Violet groaned and let her head fall back onto her pillow. “She should have just let me die, if that was where I was headed.”
Let her die? What had Trix done for her? “What are you talking about?” I asked.
“She didn’t tell you? I thought—I just wanted to stop this place from messing with me anymore. It’s all connected to the roses… I cut mine. Meant to snip it right off, but it didn’t quite work. Of course she had to find me and replant the damn thing.”

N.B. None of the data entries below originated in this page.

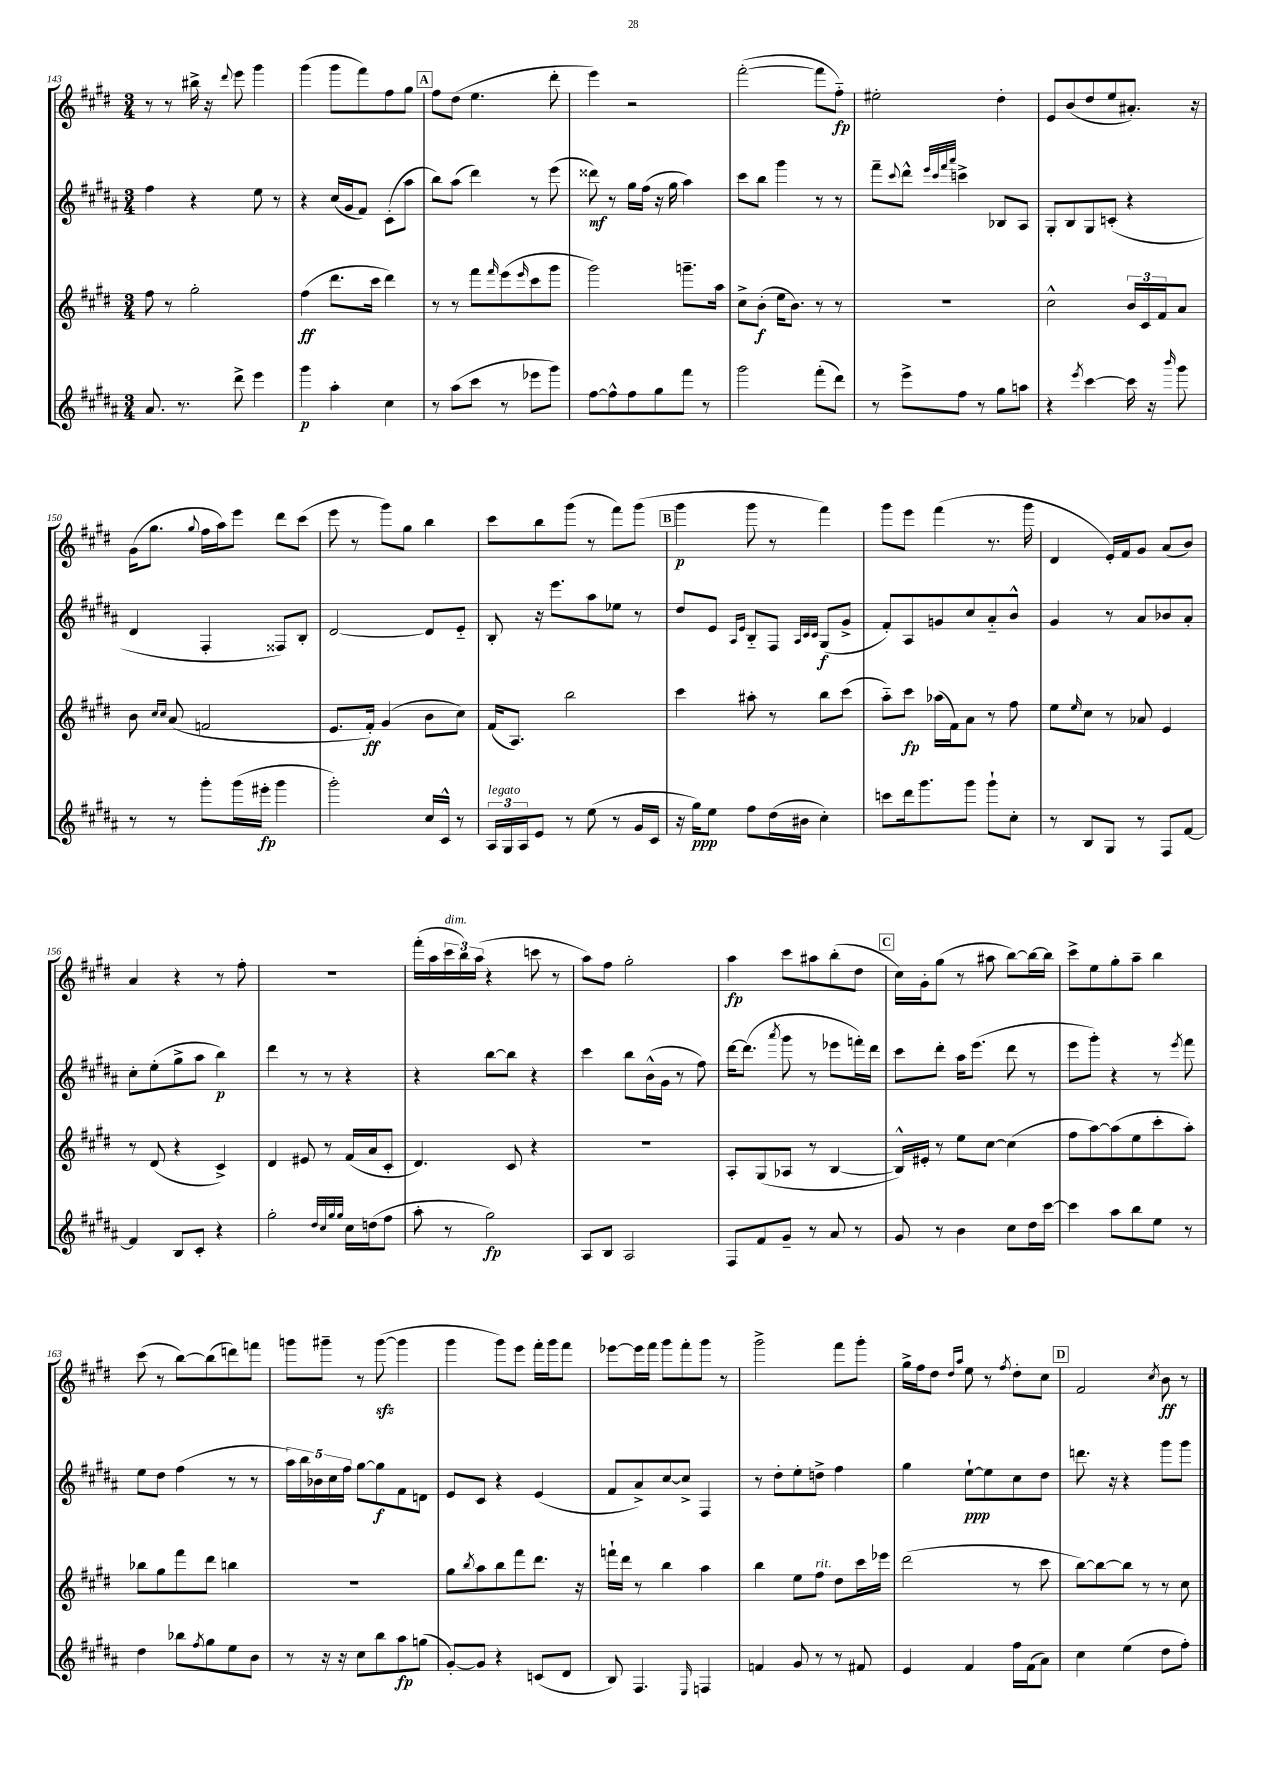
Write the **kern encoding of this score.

**kern	**kern	**kern	**kern
*staff4	*staff3	*staff2	*staff1
*clefG2	*clefG2	*clefG2	*clefG2
*k[f#c#g#d#a#]	*k[f#c#g#d#]	*k[f#c#g#d#a#]	*k[f#c#g#d#]
*M3/4	*M3/4	*M3/4	*M3/4
8.a#/	8ff#\	4ff#\	8r
.	8r	.	8r
8.r	.	.	.
.	2gg#'\	4r	16bb#^\
.	.	.	16r
.	.	.	8qqddd#/
8ddd#^\	.	.	8eee\
4eee\	.	8ee\	4ggg#\
.	.	8r	.
=	=	=	=
4ggg#\	(4ff#\	4r	(4ggg#\
4aa#'\	8.ddd#\L	(16cc#/LL	8ggg#\L
.	.	16g#/J	.
.	.	8f#/J)	8fff#\)
.	16ccc#\Jk	.	.
4cc#\	4ddd#\)	(8c#'\L	8ff#\
.	.	8aa#\J	8gg#\J
=	=	=	=
8r	8r	8bb\L)	8ff#\L
(8aa#\L	8r	(8aa#\J	(8dd#\J
8ccc#\J	8fff#\L	4ddd#\)	4.ee\
.	16qqfff#/	.	.
8r	(8eee\	.	.
.	16qqeee/	.	.
8eee-\L	8ccc#\	8r	.
8ggg#\J)	8ggg#\J	(8eee\	8ddd#'\
=	=	=	=
[8ff#\L	2ggg#\)	8ddd##\)	4eee\)
8ff#^^\]	.	8r	.
8ff#\	.	16gg#\LL	2r
.	.	(16ff#\JJ	.
8gg#\	.	16r	.
.	.	16gg#\	.
8fff#\J	8.ggg~\L	4aa#\)	.
8r	.	.	.
.	16aa\Jk	.	.
=	=	=	=
2ggg#\	8cc#^\L	8ccc#\L	([2fff#'\
.	(8b'\J	8bb\J	.
.	16ee\LK	4ggg#\	.
.	8.b\J)	.	.
(8fff#'\L	8r	8r	8fff#\]L
8ddd#\J)	8r	8r	8ff#'~\J)
=	=	=	=
8r	2.r	8fff#~\L	2ee#'\
.	.	8qqccc#/	.
8eee^\L	.	8ddd#^^\J	.
.	.	32qqeee/LLL	.
.	.	32qqccc#/	.
.	.	32qqfff#/	.
.	.	32qqaaa#/JJJ	.
8ff#\J	.	4ccc^\	.
8r	.	.	.
8gg#\L	.	8B-/L	4dd#'\
8aa\J	.	8A#/J	.
=	=	=	=
4r	2cc#^^\	8G#'/L	8e/L
.	.	8B/	(8b/
8qeee/	.	.	.
[4ccc#\	.	8G#/	8dd#/
.	.	(8c'/J	8ee/
16ccc#\]	24b/LL	4r	8.a#'/J)
.	24c#/	.	.
16r	.	.	.
.	24f#/J	.	.
16qqbbb/	.	.	.
8ggg#\	8a/J	.	.
.	.	.	16r
=	=	=	=
8r	8b\	4d#/	(16g#\LK
.	.	.	8.gg#\J
.	16qqcc#/LL	.	.
.	16qqcc#/JJ	.	.
8r	(8a/	.	.
.	.	.	8qqgg#/
8ggg#'\L	2f/	4F#'/	16ff#\LL
.	.	.	16aa\J)
(16ggg#\L	.	.	8eee\J
16eee#'\JJ	.	.	.
4ggg#\	.	8F##/L)	8ddd#\L
.	.	8B'/J	(8ccc#\J
=	=	=	=
2ggg#'\)	8.e/L	[2d#/	8eee\
.	.	.	8r
.	16f#'/Jk)	.	.
.	(4g#/	.	8ggg#\L)
.	.	.	8gg#\J
16cc#/LL	8b\L	8d#/]L	4bb\
16c#^^/JJ	.	.	.
8r	8cc#\J)	8e'~/J	.
=	=	=	=
24A#/LL	(16f#/LK	8B'/	8ccc#\L
24G#/	.	.	.
.	8.A/J)	.	.
24A#/J	.	.	.
8e/J	.	16r	8bb\
.	.	8.eee\L	.
8r	2bb\	.	(8ggg#\J
(8ee\	.	8aa#\	8r
8r	.	8ee-\J	8fff#\L)
16g#/LL	.	8r	(8ggg#\J
16c#/JJ	.	.	.
=	=	=	=
16r	4ccc#\	8dd#/L	4ggg#\
16gg#\LK)	.	.	.
8ee\J	.	8e/J	.
.	.	16qqA#/LL	.
.	.	16qqe/JJ	.
8ff#\L	8aa#'\	8B'~/L	8ggg#\
(16dd#\L	8r	8F#/J	8r
16b#\JJ	.	.	.
.	.	32qqA#/LLL	.
.	.	32qqc#/	.
.	.	32qqc#/JJJ	.
4cc#'\)	8bb\L	(8G#/L	4fff#\)
.	(8ccc#\J	8g#^/J	.
=	=	=	=
8ccc\L	8aa'~\L)	8f#'/L)	8ggg#\L
16ddd#\k	8ccc#\J	8A#/	8eee\J
8.ggg#\	.	.	.
.	(16aa-\LL	8g/	(4fff#\
.	16f#\J)	.	.
8ggg#\J	8a\J	8cc#/	.
8ggg#`\L	8r	8a#'~/	8.r
8cc#'\J	8ff#\	8b^^/J	.
.	.	.	16ggg#\
=	=	=	=
8r	8ee\L	4g#/	4d#/
.	16qqee/	.	.
8B/L	8cc#\J	.	.
8G#/J	8r	8r	16e'/LL)
.	.	.	16f#/J
8r	8a-/	8a#/L	8g#/J
8F#/L	4e/	8b-/	(8a/L
[8f#/J	.	8a#'/J	8b/J)
=	=	=	=
4f#/]	8r	8cc#'\L	4a/
.	(8d#/	(8ee'\	.
8B/L	4r	8gg#^\	4r
8c#'/J	.	8aa#\J	.
4r	4c#^/)	4bb\)	8r
.	.	.	8ff#'\
=	=	=	=
2gg#'\	4d#/	4ddd#\	2.r
.	8e#/	8r	.
.	8r	8r	.
32qqdd#/LLL	.	.	.
32qqcc#/	.	.	.
32qqgg#/	.	.	.
32qqgg#/JJJ	.	.	.
16cc#\LL	(16f#/LL	4r	.
(16dd\J	16a/J	.	.
8ff#\J	8c#'/J	.	.
=	=	=	=
8aa#'\	4.d#/)	4r	(16fff#'\LL
.	.	.	16aa\
8r	.	.	24ccc#\
.	.	.	24bb\)
.	.	.	(24aa\JJ
2gg#\)	.	[8bb\L	4r
.	8c#/	8bb\]J	.
.	4r	4r	8ccc\
.	.	.	8r
=	=	=	=
8A#/L	2.r	4ccc#\	8aa\L)
8B/J	.	.	8ff#\J
2A#/	.	8bb\L	2gg#'\
.	.	(16b^^\L	.
.	.	16g#\JJ	.
.	.	8r	.
.	.	8ff#\)	.
=	=	=	=
8F#/L	8A'/L	[16ddd#\LK	4aa\
.	.	(8.ddd#\]J	.
8f#/	(8G#/	.	.
.	.	8qaaa#/	.
8g#~/J	8A-/J	8ggg#\	8ccc#\L
8r	8r	8r	8aa#\
8a#/	[4B/	8eee-\L	(8bb'\
8r	.	16fff'\L)	8dd#\J
.	.	16ddd#\JJ	.
=	=	=	=
8g#/	16B^^/]LL)	8ccc#\L	16cc#\LL)
.	16e#'/JJ	.	16g#'\J
8r	8r	8ddd#'\J	(8gg#\J
4b\	8ee\L	16aa#\LK	8r
.	.	(8.eee\J	.
.	[8cc#\J	.	8aa#\
8cc#\L	(4cc#\]	8ddd#\	[8bb\L)
16dd#\L	.	8r	16bb\_L
[16ccc#\JJ	.	.	16bb\]JJ
=	=	=	=
4ccc#\]	8ff#\L	8eee\L	8ccc#^\L
.	[8aa\)	8ggg#'\J)	8ee\
8aa#\L	(8aa\]	4r	8gg#'\
8bb\	8ee\	.	8aa~\J
8ee\J	8ccc#'\	8r	4bb\
.	.	8qeee/	.
8r	8aa'\J)	8fff#\	.
=	=	=	=
4dd#\	8bb-\L	8ee\L	(8ccc#\
.	8gg#\	8dd#\J	8r
8bb-\L	8fff#\	(4ff#\	[8bb\L)
8qff#/	.	.	.
8gg#\	8ddd#\J	.	(8bb\]
8ee\	4bb\	8r	8ddd\)
8b\J	.	8r	8fff\J
=	=	=	=
8r	2.r	20aa#\LL)	8ggg\L
.	.	20bb\	.
.	.	20b-\	.
16r	.	.	8ggg#~\J
.	.	20cc#\	.
16r	.	.	.
.	.	20ff#\JJ	.
8cc#\L	.	[8gg#\L	8r
8bb\	.	8gg#\]	([8ggg#\
8aa#\	.	8f#\	4ggg#\]
(8gg\J	.	8d\J	.
=	=	=	=
[8g#'/L)	8gg#\L	8e/L	4ggg#\
.	8qbb/	.	.
8g#/]J	8aa\	8c#/J	.
4r	8bb\	4r	8ggg#\L)
.	8fff#\	.	8eee\J
(8c/L	8.ddd#\J	(4e/	16fff#'\LL
.	.	.	16ggg#\J
8d#/J	.	.	8fff#\J
.	16r	.	.
=	=	=	=
8B/)	16fff`\LL	8f#/L	[8eee-\L
.	16ddd#\JJ	.	.
4.F#/	8r	8a#^/)	16eee-\]L
.	.	.	16fff#\JJ
.	4bb\	[8cc#/	8ggg#\L
.	.	8cc#^/]J	8fff#'\
16qqE/	.	.	.
4F/	4aa\	4F#/	8ggg#\J
.	.	.	8r
=	=	=	=
4f/	4bb\	8r	2ggg#^\
.	.	8dd#'\L	.
8g#/	8ee\L	8ee'\	.
8r	8ff#\J	8dd^\J	.
8r	8dd#\L	4ff#\	8fff#\L
8f#/	16ccc#\L	.	8ggg#'\J
.	16eee-\JJ	.	.
=	=	=	=
4e/	(2ddd#\	4gg#\	16gg#^\LL
.	.	.	16ff#\J
.	.	.	8dd#\J
.	.	.	16qqdd#/LL
.	.	.	16qqaa/JJ
4f#/	.	[8ee`\L	8ee\
.	.	8ee\]	8r
.	.	.	8qff#/
16ff#\LL	8r	8cc#\	8dd#'\L
(16f#\J	.	.	.
8a#\J)	8ccc#\	8dd#\J	8cc#\J
=	=	=	=
4cc#\	[8bb\L)	8.ddd\	2f#/
.	8bb\_	.	.
.	.	16r	.
(4ee\	8bb\]J	4r	.
.	8r	.	.
.	.	.	8qcc#/
8dd#\L	8r	8ggg#\L	8b\
8ff#'\J)	8cc#\	8ggg#\J	8r
==	==	==	==
*-	*-	*-	*-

From the slant of her mouth, I wasn’t sure she really did regret getting Trix’s help. That’d been a hell of a statement she’d tried to make. Obviously she’d been in a pretty bad state even before total chaos had descended on the campus.
“There are things like ghosts—people from our lives before Roseborne, wandering around,” Elias said. “If one reaches you, it whisks you away somehow, into one of the bad times you experienced before.” He glanced at me. Neither of us could fully explain what we hadn’t yet experienced ourselves.
When I shrugged as a way of saying I didn’t have anything to add, he turned back to Violet. “Apparently you have to make some kind of amends to get back out. But we’re working on a plan for stopping the ghosts from getting to their targets in the first place. Are you strong enough to make it downstairs? We could bring some blankets so you could lie down on the floor there. You’d just be safer if you have people around to help.”